▶ _RECORDS PROVIDED_:
-=-=-

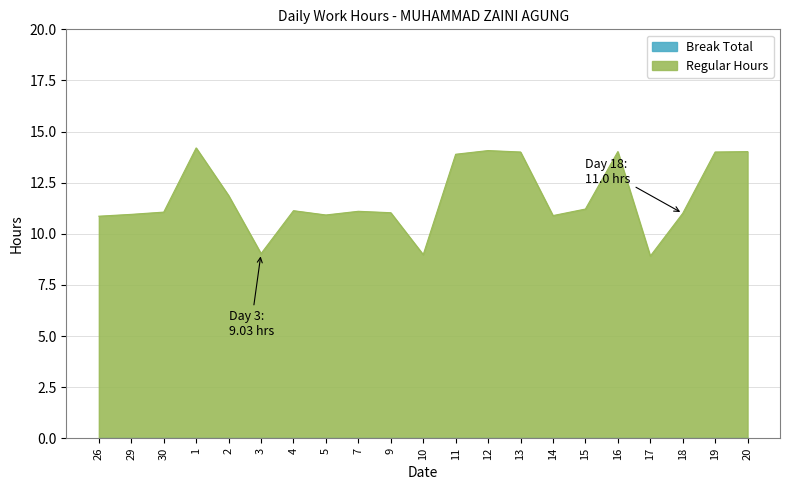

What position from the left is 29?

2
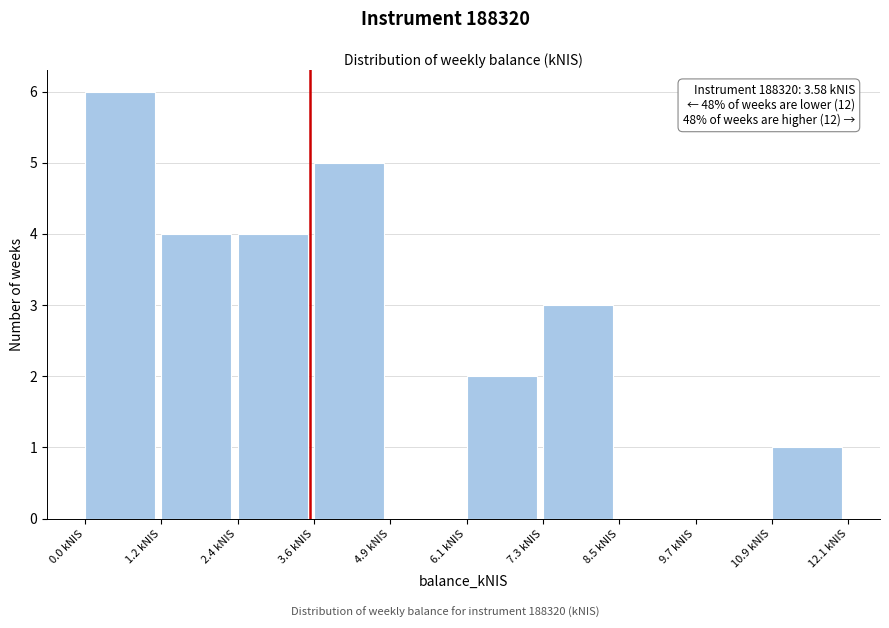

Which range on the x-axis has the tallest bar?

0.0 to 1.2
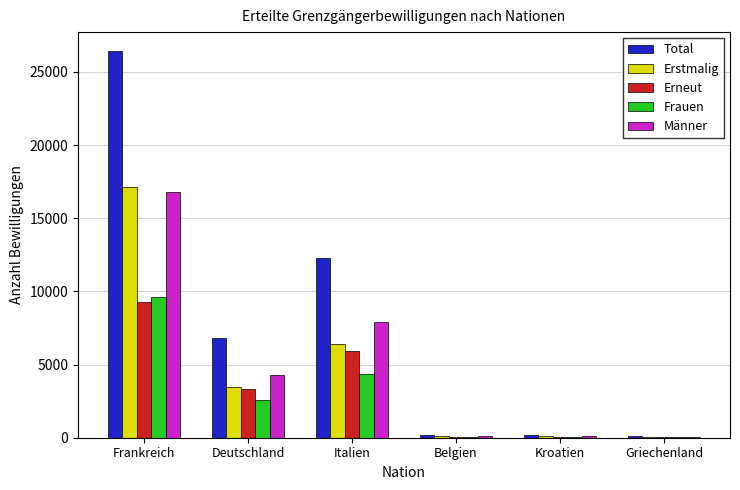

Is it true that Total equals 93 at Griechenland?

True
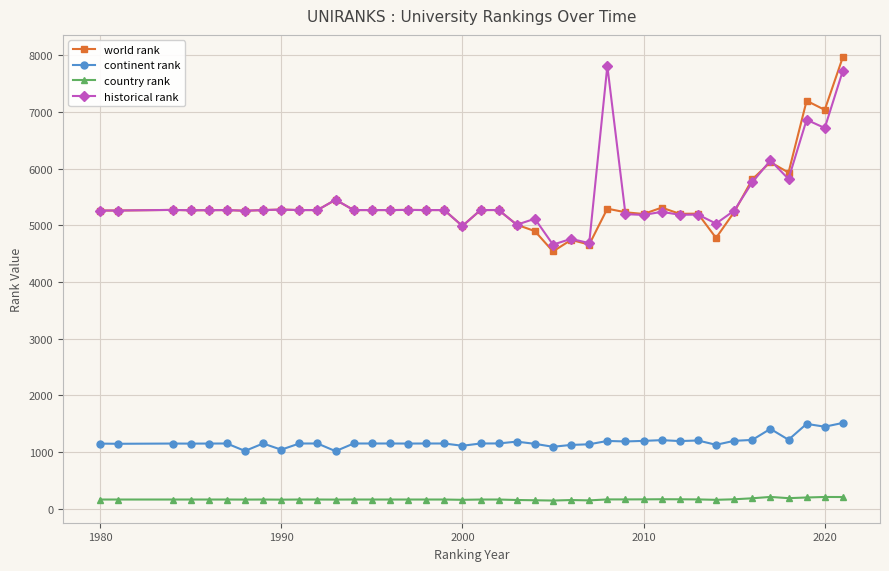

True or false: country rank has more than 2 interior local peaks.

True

-=-=-

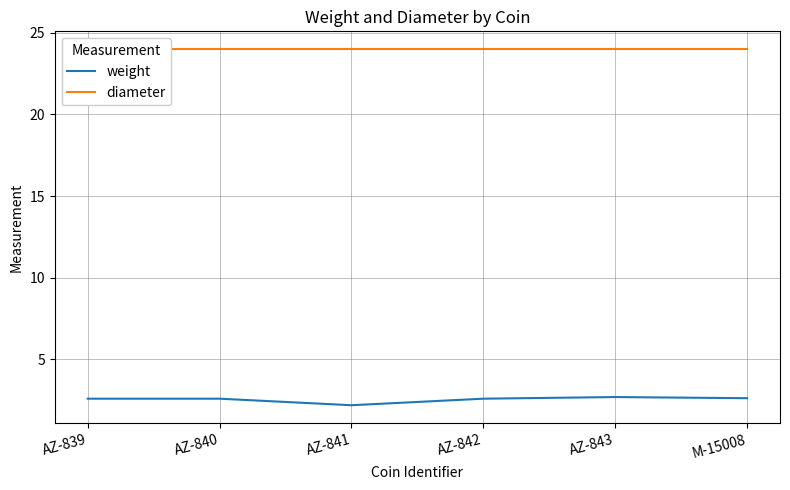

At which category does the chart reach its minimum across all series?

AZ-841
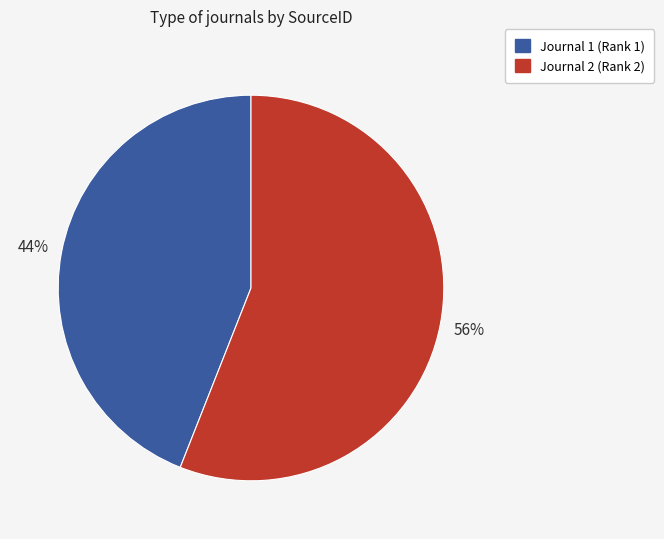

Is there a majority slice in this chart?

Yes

-=-=-

▶ _WORK TO BE COMPLETED_: Which lines in the two blocks of rows contain the word "chart", matched with the same case? Show each of them in full.

▶ _EXERCISE SOLUTION_:
At which category does the chart reach its minimum across all series?
Is there a majority slice in this chart?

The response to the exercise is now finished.